According to the Society for Human Resource Management (SHRM) data, about 60 percent of organizations explicitly say they will not require employees to be vaccinated while 35 percent remain unsure. Of those employers who are unsure, 74 percent say they will still encourage vaccinations among employees. 

The issue has become complicated due to employee concerns and reluctance to get vaccinated. 

A Gallup survey found out that 35 percent of Americans plan to decline the vaccine. 

Currently, the COVID-19 vaccine has become a polarizing topic for many employers and employees alike. 
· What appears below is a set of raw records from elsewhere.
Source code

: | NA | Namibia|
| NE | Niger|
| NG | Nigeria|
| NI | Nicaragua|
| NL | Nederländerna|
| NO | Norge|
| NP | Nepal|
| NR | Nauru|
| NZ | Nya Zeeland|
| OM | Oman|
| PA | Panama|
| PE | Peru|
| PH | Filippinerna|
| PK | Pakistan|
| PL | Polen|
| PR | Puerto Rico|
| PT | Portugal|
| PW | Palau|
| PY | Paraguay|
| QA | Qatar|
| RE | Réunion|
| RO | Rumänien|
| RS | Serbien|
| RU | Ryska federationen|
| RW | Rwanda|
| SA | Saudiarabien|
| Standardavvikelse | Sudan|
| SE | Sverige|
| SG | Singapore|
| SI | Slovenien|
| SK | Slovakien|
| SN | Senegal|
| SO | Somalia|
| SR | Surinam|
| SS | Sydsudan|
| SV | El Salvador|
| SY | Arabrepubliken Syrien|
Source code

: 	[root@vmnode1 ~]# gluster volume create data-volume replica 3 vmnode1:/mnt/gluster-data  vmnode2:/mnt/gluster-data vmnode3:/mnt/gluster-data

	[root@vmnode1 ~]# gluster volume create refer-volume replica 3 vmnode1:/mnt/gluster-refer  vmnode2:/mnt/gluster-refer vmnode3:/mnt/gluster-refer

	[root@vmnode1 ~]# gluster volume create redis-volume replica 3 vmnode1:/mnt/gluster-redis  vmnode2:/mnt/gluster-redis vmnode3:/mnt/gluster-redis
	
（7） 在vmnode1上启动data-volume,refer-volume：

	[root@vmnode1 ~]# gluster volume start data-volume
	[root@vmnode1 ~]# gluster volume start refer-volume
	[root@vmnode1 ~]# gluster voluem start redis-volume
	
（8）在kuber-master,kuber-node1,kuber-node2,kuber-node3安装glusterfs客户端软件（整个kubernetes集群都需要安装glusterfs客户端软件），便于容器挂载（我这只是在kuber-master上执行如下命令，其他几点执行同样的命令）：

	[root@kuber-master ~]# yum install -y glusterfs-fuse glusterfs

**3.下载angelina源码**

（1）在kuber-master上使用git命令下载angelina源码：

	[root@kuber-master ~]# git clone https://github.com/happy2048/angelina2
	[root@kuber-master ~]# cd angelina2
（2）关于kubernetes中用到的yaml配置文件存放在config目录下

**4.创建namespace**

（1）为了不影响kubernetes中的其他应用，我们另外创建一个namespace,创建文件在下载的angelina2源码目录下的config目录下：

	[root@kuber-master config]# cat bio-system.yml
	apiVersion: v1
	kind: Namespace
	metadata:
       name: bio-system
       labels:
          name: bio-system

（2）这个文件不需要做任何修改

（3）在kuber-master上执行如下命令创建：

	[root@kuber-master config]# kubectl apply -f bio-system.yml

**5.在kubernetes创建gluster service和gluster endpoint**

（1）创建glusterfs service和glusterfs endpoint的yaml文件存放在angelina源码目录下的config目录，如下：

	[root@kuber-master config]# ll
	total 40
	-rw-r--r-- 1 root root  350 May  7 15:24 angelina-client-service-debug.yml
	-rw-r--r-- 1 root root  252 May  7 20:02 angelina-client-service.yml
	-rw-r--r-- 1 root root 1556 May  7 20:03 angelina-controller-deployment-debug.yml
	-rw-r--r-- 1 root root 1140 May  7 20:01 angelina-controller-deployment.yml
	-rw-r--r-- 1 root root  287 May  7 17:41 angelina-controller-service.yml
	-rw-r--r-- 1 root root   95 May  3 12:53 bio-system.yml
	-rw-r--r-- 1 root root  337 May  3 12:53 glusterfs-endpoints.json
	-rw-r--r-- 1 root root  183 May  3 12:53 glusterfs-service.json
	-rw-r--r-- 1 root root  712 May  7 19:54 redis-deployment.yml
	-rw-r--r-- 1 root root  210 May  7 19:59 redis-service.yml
As a general rule, employers may require employees to get vaccinated, but employees may also legally object for several reasons such as religious objections, medical conditions, or in some states, for philosophical reasons.

As the way it stands now there are no federal , provincial or state laws requiring citizens to get vaccinated for Covid-19, it’s the employer’s responsibility to nudge employees who are vaccine-hesitant. 

Many companies now aren’t sure how far they can go when it comes to creating policies that cover vaccinations. 

The Equal Employment Opportunity Commission is there to help employers understand their rights and responsibilities. They have issued new guidance stating the employers’ federal rights amidst the pandemic. They also suggest for employers to create a policy that mandates vaccinations but with exceptions.

Company policies must allow for religious and medical exceptions. So far, nine states are currently debating laws on mandatory vaccinations.

Employers should also offer reasonable accommodations, which means that before firing an employee for not getting the shot, the employer should also ensure non-violation of the Americans With Disabilities Act or any state laws that require offering reasonable accommodations for medical or religious reasons. 

It’s wise for employers to take a wait-and-see strategy. Feldman explains that there will be workplaces like hospitals where employees become unable to do their essential functions without getting the vaccine, and will therefore need to look for other jobs.

As the situation is rapidly changing, Feldman added that it is wise for employers to wait and see before creating policies that will need to change if there are changes in the supply of vaccines, or state laws.

For now, regardless of the vaccination mandates, all COVID-prevention measures should be in place and be mandated even for those who have been vaccinated. These measures include social distancing, frequent hand washing and wearing masks.